[SUPPLIED RECORDS Boundary: Start]
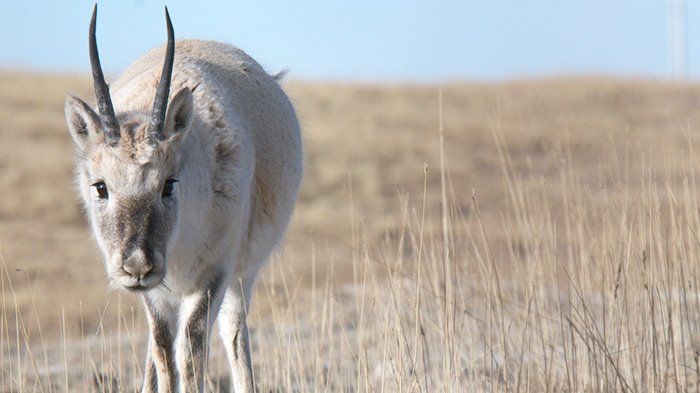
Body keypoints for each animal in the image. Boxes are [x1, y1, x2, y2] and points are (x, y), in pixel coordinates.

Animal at [65, 4, 304, 390]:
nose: (136, 265)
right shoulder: (155, 293)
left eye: (168, 184)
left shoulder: (213, 275)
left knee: (233, 332)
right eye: (100, 186)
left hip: (242, 276)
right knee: (157, 348)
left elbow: (190, 351)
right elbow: (163, 351)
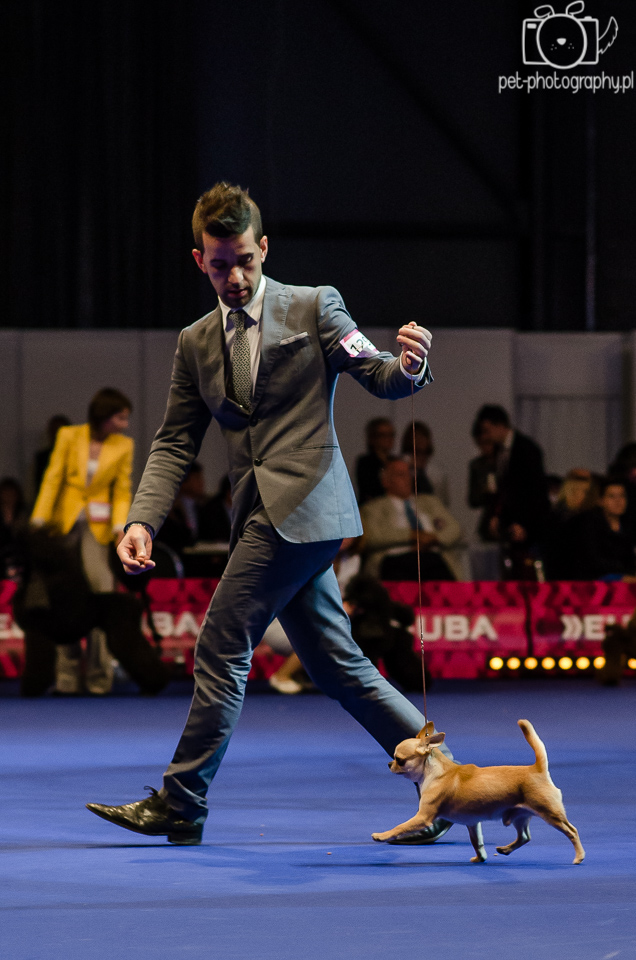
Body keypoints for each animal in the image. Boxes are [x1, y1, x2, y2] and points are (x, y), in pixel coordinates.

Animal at [372, 720, 584, 864]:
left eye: (399, 760)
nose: (389, 764)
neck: (433, 771)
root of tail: (537, 768)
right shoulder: (473, 823)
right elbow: (477, 842)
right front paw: (480, 858)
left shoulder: (423, 817)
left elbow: (400, 826)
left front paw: (382, 835)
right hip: (520, 816)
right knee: (525, 836)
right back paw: (506, 849)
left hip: (550, 813)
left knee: (572, 831)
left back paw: (579, 856)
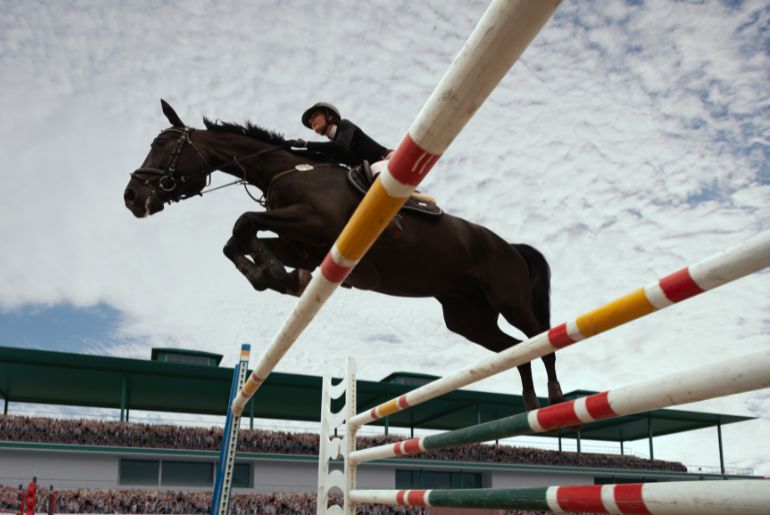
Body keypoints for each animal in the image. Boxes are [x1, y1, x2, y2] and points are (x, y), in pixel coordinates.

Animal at [121, 99, 564, 410]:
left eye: (162, 145)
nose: (132, 197)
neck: (286, 171)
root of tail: (511, 246)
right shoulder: (302, 243)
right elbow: (237, 238)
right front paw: (275, 276)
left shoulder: (315, 225)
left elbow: (244, 221)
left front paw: (273, 273)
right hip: (466, 317)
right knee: (512, 349)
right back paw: (529, 402)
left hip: (509, 299)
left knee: (538, 337)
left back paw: (556, 395)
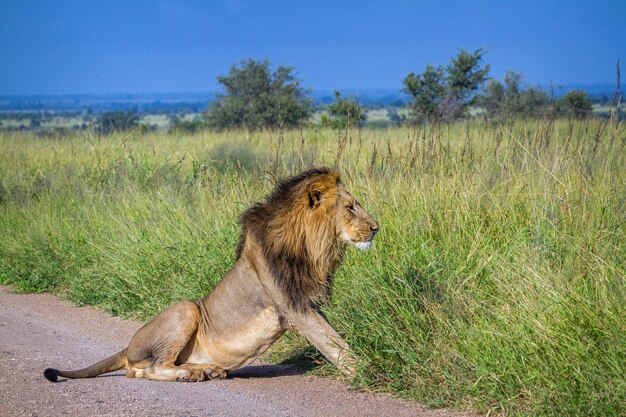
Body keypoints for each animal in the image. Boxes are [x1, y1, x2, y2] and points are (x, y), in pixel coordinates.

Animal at [44, 167, 378, 382]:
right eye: (350, 207)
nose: (376, 227)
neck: (310, 249)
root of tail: (128, 345)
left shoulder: (308, 302)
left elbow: (334, 339)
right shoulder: (294, 307)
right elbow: (334, 344)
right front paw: (370, 371)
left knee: (136, 371)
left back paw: (207, 370)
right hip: (187, 308)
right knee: (153, 367)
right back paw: (192, 373)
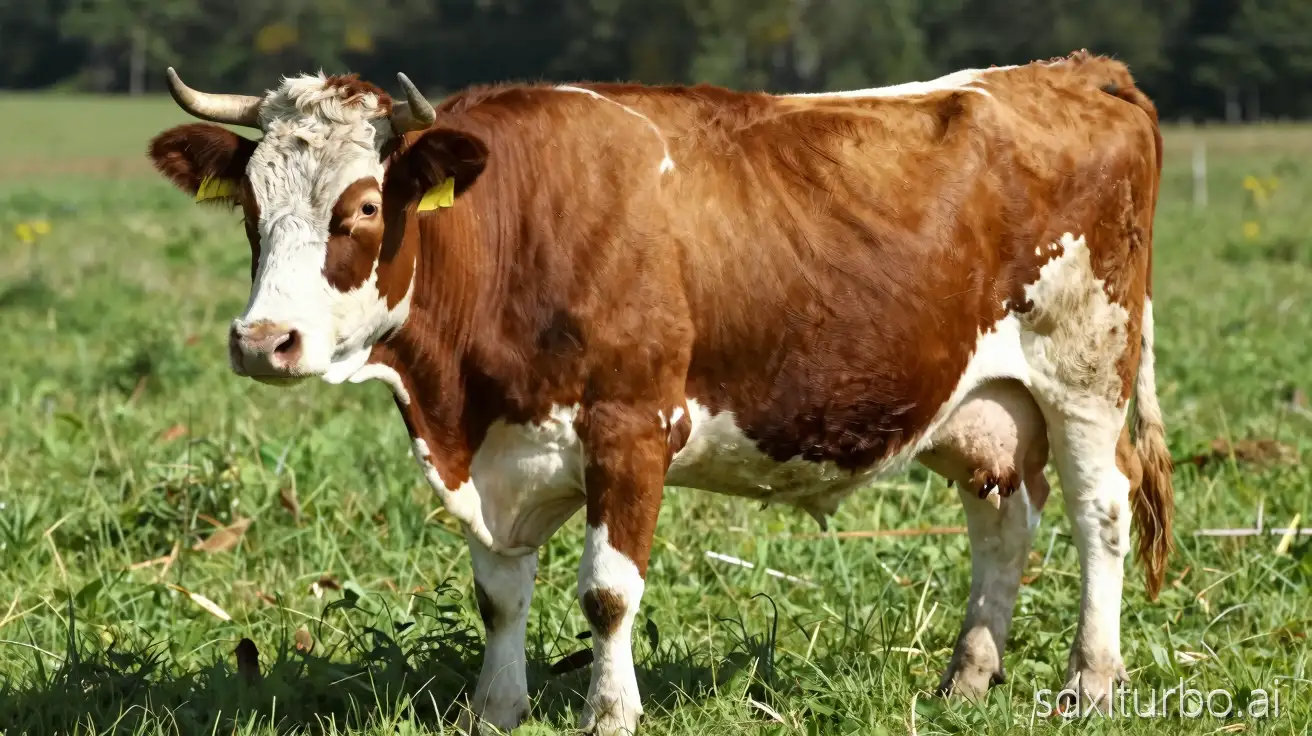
[SUPPLIED RECORDS Boundary: End]
▶ **WHAT THE TASK ASKS**: Work out how many lines of the material above contain "front", then write that number alone.

▶ **TASK OUTPUT**: 5